Overview
- Status: Operational
- Owner: Amtrak
- Locale: Capital District
- Termini: Amtrak Hudson Line; Berkshire Subdivision / Castleton Subdivision;

Service
- System: CSX Transportation

History
- Opened: 1924

Technical
- Line length: 7.1 miles (11.4 km)
- Number of tracks: 1
- Character: At-grade
- Track gauge: 4 ft 8+1⁄2 in (1,435 mm) standard gauge
- Operating speed: 40 miles per hour (64 km/h)

= Schodack Subdivision =

Railway line in New York

The Schodack Subdivision is a railroad line owned by CSX Transportation in the U.S. state of New York. The line runs from Stuyvesant north to Schodack along a former New York Central Railroad line. At its south end, it merges with the Hudson Subdivision; its north is at a junction with the Berkshire Subdivision, and the Castleton Subdivision at the east end of the Alfred H. Smith Memorial Bridge.

## Material supplied
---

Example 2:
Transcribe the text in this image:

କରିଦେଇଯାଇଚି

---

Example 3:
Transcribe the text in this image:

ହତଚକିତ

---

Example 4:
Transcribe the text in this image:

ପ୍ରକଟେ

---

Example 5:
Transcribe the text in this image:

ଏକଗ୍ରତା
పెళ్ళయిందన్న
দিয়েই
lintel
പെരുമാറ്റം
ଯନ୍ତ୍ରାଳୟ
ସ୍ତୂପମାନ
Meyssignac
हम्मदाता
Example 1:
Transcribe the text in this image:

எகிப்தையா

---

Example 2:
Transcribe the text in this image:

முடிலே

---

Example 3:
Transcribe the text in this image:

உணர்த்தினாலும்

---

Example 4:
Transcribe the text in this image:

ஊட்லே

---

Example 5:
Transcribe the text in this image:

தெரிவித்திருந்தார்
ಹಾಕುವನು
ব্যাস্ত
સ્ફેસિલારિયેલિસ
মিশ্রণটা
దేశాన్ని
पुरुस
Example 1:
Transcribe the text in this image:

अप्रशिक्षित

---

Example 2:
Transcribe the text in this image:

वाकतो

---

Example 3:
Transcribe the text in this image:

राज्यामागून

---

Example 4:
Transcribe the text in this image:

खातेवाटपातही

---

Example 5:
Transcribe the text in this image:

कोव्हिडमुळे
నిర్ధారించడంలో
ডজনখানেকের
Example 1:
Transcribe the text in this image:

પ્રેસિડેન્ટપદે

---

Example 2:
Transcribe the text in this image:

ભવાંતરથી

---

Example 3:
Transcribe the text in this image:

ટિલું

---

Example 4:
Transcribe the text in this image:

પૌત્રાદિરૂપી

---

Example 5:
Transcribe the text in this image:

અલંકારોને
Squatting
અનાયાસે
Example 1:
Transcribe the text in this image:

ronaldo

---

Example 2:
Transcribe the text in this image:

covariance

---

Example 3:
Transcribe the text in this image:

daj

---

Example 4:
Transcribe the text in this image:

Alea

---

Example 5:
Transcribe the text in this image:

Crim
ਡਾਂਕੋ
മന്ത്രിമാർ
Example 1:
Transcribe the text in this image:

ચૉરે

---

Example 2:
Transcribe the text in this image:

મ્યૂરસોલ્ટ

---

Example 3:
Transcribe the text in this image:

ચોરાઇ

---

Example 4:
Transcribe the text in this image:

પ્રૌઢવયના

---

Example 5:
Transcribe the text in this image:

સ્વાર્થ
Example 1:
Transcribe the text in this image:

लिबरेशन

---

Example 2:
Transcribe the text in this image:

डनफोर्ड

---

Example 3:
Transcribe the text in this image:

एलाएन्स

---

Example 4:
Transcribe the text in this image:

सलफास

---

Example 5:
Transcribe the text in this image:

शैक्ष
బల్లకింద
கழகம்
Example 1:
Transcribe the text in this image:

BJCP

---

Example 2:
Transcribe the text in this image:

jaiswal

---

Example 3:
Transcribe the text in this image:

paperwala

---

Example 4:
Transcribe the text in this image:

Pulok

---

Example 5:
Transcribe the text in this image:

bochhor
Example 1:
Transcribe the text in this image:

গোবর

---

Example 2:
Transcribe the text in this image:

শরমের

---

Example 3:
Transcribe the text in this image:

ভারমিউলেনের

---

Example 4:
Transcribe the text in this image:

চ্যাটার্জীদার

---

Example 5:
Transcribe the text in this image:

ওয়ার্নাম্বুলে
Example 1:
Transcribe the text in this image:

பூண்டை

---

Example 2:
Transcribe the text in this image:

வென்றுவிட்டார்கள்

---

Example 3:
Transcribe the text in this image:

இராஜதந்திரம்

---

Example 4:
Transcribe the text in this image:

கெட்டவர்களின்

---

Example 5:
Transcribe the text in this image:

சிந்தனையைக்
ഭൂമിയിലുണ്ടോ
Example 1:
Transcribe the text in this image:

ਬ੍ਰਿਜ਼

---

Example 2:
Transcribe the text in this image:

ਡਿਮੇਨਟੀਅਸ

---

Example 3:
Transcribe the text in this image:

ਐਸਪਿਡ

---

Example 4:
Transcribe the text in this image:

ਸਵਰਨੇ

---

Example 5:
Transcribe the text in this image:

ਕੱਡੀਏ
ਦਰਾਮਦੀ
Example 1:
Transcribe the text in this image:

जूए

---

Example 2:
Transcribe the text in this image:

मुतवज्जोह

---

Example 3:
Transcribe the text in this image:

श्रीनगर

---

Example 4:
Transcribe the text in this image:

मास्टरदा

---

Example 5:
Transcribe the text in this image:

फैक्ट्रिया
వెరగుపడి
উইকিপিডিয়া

## Brief A
Transcribe the part of the Schodack Subdivision text starting with "Railway line in" and going on through "Smith Memorial Bridge.".
## Brief B
Answer these from the Schodack Subdivision text:
(i) In what year did the line open?
(ii) How many tracks does the line have?
(iii) From which place does the line run north to Schodack?

## Task response A
Railway line in New York

The Schodack Subdivision is a railroad line owned by CSX Transportation in the U.S. state of New York. The line runs from Stuyvesant north to Schodack along a former New York Central Railroad line. At its south end, it merges with the Hudson Subdivision; its north is at a junction with the Berkshire Subdivision, and the Castleton Subdivision at the east end of the Alfred H. Smith Memorial Bridge.

## Task response B
(i) 1924
(ii) 1
(iii) Stuyvesant